Our lives and our relationships are well-served when we can lift our unconscious patterns into the light of day, embrace our shared humanity and vulnerability, and allow gratefulness to lead us into new ways of being and relating. …Recognizing that we are in relationship with our larger human family and our Earth in every moment no matter what we are doing, we are called to consider relationships in their widest possible arc.

Gratefulness supports us to experience deep appreciation for the blessings of our vast web of relatedness. …Typically, when we think of being more grateful in relationships, we focus on trying to remember to express gratitude for the things that people do for us or give to us that we appreciate — the unexpected kindnesses, the perfect gesture of support, the thoughtful gift, the fabulous meal. Getting better at offering this kind of gratitude is surely a worthy aspiration.
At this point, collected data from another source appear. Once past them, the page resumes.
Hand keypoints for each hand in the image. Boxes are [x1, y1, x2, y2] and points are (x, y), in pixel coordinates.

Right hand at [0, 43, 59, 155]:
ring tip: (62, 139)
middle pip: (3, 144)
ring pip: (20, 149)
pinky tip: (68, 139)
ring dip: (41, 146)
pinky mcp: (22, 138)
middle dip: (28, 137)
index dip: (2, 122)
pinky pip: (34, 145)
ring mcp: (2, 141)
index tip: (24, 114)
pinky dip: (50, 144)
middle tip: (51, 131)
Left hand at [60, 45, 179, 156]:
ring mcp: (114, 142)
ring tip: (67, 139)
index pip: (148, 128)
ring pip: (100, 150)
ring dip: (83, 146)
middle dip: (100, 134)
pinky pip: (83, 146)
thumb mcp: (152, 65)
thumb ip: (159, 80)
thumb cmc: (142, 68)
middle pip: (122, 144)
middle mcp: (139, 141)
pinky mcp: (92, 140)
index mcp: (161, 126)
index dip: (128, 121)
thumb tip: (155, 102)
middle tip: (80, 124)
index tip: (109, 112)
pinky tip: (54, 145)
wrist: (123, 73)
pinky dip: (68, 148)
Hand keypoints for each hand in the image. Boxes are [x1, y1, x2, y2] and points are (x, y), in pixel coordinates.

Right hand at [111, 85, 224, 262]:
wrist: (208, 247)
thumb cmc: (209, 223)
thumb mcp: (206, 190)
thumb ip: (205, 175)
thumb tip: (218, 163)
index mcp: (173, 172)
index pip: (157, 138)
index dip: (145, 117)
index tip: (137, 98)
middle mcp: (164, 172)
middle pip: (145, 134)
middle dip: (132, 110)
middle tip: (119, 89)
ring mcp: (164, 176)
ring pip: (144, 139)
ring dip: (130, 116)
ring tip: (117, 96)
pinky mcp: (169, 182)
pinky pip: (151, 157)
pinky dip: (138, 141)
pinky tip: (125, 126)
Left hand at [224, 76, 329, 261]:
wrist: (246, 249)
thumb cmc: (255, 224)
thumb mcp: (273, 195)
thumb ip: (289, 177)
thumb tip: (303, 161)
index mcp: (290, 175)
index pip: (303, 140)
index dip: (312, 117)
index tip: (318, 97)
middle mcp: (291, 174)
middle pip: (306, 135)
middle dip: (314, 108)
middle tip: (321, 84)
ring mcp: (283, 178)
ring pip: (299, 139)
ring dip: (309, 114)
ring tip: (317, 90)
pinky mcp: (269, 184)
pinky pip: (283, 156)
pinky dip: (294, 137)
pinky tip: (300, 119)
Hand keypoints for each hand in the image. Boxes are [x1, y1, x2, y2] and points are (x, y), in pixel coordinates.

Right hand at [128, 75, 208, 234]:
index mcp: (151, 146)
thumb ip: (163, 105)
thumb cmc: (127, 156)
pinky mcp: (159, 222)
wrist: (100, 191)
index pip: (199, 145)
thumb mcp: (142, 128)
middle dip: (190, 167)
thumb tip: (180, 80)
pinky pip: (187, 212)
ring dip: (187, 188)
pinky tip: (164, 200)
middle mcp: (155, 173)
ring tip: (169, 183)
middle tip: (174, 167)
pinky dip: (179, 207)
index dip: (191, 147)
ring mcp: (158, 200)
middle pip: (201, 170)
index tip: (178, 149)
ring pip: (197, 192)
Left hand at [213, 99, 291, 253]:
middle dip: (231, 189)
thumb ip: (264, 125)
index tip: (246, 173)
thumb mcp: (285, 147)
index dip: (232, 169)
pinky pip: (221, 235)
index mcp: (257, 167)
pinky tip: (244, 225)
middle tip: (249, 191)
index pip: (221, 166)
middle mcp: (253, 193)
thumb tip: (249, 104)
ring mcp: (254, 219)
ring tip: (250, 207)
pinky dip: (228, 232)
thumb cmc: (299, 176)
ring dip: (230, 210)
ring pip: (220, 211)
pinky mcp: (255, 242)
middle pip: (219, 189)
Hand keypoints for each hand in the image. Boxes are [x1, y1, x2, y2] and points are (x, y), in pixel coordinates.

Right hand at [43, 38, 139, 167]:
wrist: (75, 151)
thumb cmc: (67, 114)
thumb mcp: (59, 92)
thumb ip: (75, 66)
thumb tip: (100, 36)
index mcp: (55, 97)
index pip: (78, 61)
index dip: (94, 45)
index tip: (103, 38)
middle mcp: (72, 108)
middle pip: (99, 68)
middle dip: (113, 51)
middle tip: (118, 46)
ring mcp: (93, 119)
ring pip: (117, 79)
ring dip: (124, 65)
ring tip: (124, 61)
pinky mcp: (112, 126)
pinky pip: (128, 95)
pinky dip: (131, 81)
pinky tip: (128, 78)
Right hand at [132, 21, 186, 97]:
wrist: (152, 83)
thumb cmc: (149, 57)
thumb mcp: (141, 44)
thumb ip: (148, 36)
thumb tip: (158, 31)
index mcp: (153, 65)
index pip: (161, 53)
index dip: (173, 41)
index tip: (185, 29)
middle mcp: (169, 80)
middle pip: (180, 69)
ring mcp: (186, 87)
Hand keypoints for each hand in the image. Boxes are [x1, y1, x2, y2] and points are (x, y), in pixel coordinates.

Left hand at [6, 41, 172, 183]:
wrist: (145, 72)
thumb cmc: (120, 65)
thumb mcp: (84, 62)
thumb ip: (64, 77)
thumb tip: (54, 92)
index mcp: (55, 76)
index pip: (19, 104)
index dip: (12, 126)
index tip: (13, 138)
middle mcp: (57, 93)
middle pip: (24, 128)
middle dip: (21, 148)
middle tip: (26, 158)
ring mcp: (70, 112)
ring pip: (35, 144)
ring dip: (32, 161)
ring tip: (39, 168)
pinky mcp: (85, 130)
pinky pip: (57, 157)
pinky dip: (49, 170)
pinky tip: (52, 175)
Cultivating a deeper recognition of gratitude for the existence of the people in our lives, not so much to them for something tangible they have done or given, is a different type of focus. …The people in our lives are true gifts for both us and the world as a whole, impacting us in ways that we can scarcely fathom.

Not taking people for granted is a foundational commitment in how we live gratefully in relationship…We recognize that people are distinct from who we are, individuated by who they are always in a process of becoming.

May our interconnectedness and inextricability keep us compassionate. May perspective keep us humble. And may our capacity to recognize, appreciate, and acknowledge the true blessings and gifts of all others grow more luminous and generous every day.